Constructing Identities over Time
Title | Constructing Identities over Time PDF eBook |
Author | Jekatyerina Dunajeva |
Publisher | Central European University Press |
Pages | 240 |
Release | 2021-12-08 |
Genre | Social Science |
ISBN | 963386416X |
Jekatyerina Dunajeva explores how two dominant stereotypes—“bad Gypsies” and “good Roma”—took hold in formal and informal educational institutions in Russia and Hungary. She shows that over centuries “Gypsies” came to be associated with criminality, lack of education, and backwardness.

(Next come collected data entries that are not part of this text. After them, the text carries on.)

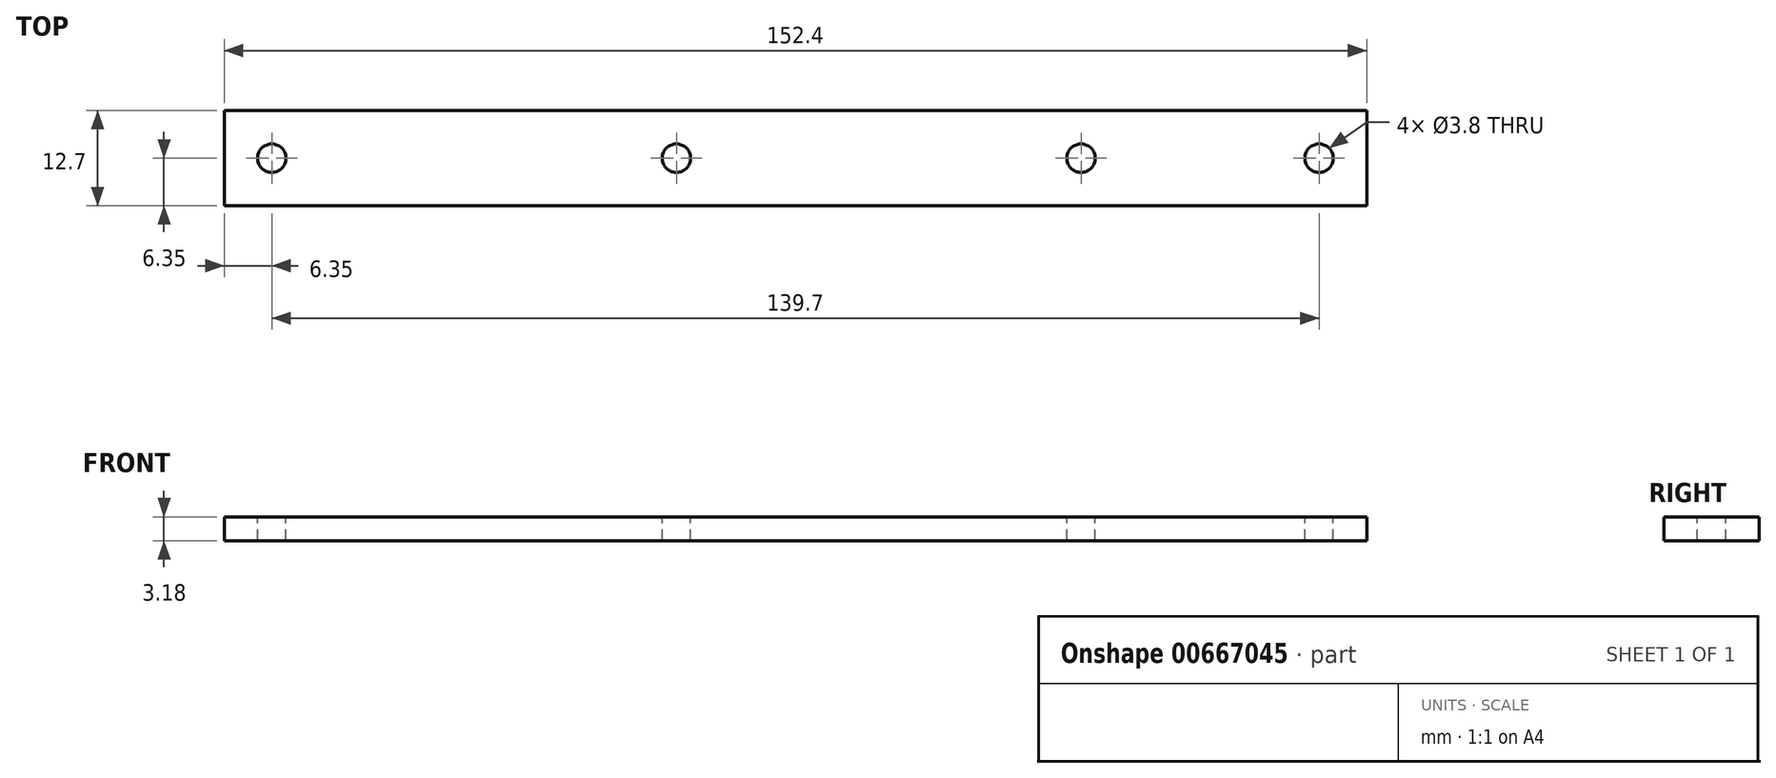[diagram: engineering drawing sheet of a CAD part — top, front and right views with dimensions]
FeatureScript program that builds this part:
annotation { "Feature Type Name" : "Feature", "Feature Type Description" : "" }
export const myFeature = defineFeature(function(context is Context, id is Id, definition is map)
    precondition{}
    {
        {
            var Q0;
            Q0=qCreatedBy(makeId("Top.planeOp"),FACE);
            var sketch = newSketch(context, id + "F0", { "sketchPlane" : qUnion([Q0])});
            skLineSegment(sketch, "E0.bottom", {"start": v(-76.2, 6.35) * mm, "end": v(76.2, 6.35) * mm});
            skLineSegment(sketch, "E0.top", {"start": v(-76.2, -6.35) * mm, "end": v(76.2, -6.35) * mm});
            skLineSegment(sketch, "E0.left", {"start": v(-76.2, 6.35) * mm, "end": v(-76.2, -6.35) * mm});
            skLineSegment(sketch, "E0.right", {"start": v(76.2, 6.35) * mm, "end": v(76.2, -6.35) * mm});
            skPoint(sketch, "E0.middle", {"position": v(0, 0) * mm});
            skLineSegment(sketch, "E1", {"start": v(-76.2, 0) * mm, "end": v(76.2, 0) * mm, "construction": true});
            skPoint(sketch, "E2", {"position": v(-69.85, 0) * mm});
            skPoint(sketch, "E3", {"position": v(-15.88, 0) * mm});
            skPoint(sketch, "E4", {"position": v(38.1, 0) * mm});
            skPoint(sketch, "E5", {"position": v(69.85, 0) * mm});
            skSolve(sketch);
        }
        {
            var Q0;
            Q0=makeQuery(id+"F0.imprint","IMPRINT",FACE,{"disambiguationData":[TD([[makeQuery(id+"F0.imprint","IMPRINT",EDGE,{"derivedFrom":sQuery(id+"F0.wireOp",EDGE,"E0.bottom")}),-1.0]])]});
            extrude(context, id + "F1", {"entities" : qUnion([Q0]), "endBound" : BoundingType.SYMMETRIC, "depth" : 3.17 * mm, "offsetDistance" : 25.4 * mm});
        }
        {
            var Q0;
            Q0=makeQuery(id+"F1.opExtrude","CAP_FACE",FACE,{"disambiguationData":[OSD([sQuery(id+"F0.wireOp",EDGE,"E0.bottom"),sQuery(id+"F0.wireOp",EDGE,"E0.top"),sQuery(id+"F0.wireOp",EDGE,"E0.left"),sQuery(id+"F0.wireOp",EDGE,"E0.right")])],"isStart":false});
            var sketch = newSketch(context, id + "F2", { "sketchPlane" : qUnion([Q0])});
            skPoint(sketch, "E6.0", {"position": v(-69.85, 0) * mm});
            skPoint(sketch, "E7.0", {"position": v(-15.88, 0) * mm});
            skPoint(sketch, "E8.0", {"position": v(38.1, 0) * mm});
            skPoint(sketch, "E9.0", {"position": v(69.85, 0) * mm});
            skLineSegment(sketch, "E10.0", {"start": v(-76.2, 0) * mm, "end": v(76.2, 0) * mm});
            skSolve(sketch);
        }
        {
            var Q0;
            Q0=sQuery(id+"F2.wireOp",VERTEX,"E6.0");
            var Q1;
            Q1=sQuery(id+"F2.wireOp",VERTEX,"E7.0");
            var Q2;
            Q2=sQuery(id+"F2.wireOp",VERTEX,"E8.0");
            var Q3;
            Q3=sQuery(id+"F2.wireOp",VERTEX,"E9.0");
            var Q4;
            Q4=makeQuery(id+"F1.opExtrude","SWEPT_BODY",BODY,{"disambiguationData":[OSD([sQuery(id+"F0.wireOp",EDGE,"E0.bottom"),sQuery(id+"F0.wireOp",EDGE,"E0.top"),sQuery(id+"F0.wireOp",EDGE,"E0.left"),sQuery(id+"F0.wireOp",EDGE,"E0.right")])]});
            hole(context, id + "F3", {"style" : HoleStyle.SIMPLE, "endStyle" : HoleEndStyle.THROUGH, "standardTappedOrClearance" : lookupTablePath({ "standard" : "ANSI", "fit" : "Normal (ASME)", "size" : "#6", "type" : "Clearance" }), "standardBlindInLast" : lookupTablePath({ "fit" : "Free", "standard" : "ANSI", "size" : "#6", "type" : "Clearance" }), "holeDiameter" : 3.8 * mm, "majorDiameter" : 6.35 * mm, "isTappedThrough" : true, "tappedDepth" : 10.3 * mm, "tapClearance" : 3, "locations" : qUnion([Q0, Q1, Q2, Q3]), "scope" : qUnion([Q4])});
        }
    });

The second notion, of proud, empowered, and educated “Roma,” is a more recent development. By identifying five historical phases—pre-modern, early-modern, early and “ripe” communism, and neomodern nation-building—the book captures crucial legacies that deepen social divisions and normalize the constructed group images. The analysis of the state-managed Roma identity project in the brief korenizatsija program for the integration of non-Russian nationalities into the Soviet civil service in the 1920s is particularly revealing, while the critique of contemporary endeavors is a valuable resource for policy makers and civic activists alike. The top-down view is complemented with the bottom-up attention to everyday Roma voices. Personal stories reveal how identities operate in daily life, as Dunajeva brings out hidden narratives and subaltern discourse. Her handling of fieldwork and self-reflexivity is a model of sensitive research with vulnerable groups.
How Brands Become Icons
Title | How Brands Become Icons PDF eBook |
Author | Douglas B. Holt |
Publisher | Harvard Business Press |
Pages | 282 |
Release | 2004 |
Genre | Business & Economics |
ISBN | 1578517745 |
“Iconic brands” (ie: Coca-Cola, Volkswagon, Corona) have social lives and cultural significance that go well beyond product benefits and features This book distills the strategies used to create the world’s most enduring brands into a new approach called “cultural branding". Brand identity is more critical than ever today, as more and more products compete for attention across an ever-increasing array of channels. This book offers marketers and managers an alternative to conventional branding strategies, which often backfire when companies attempt to create identity brands.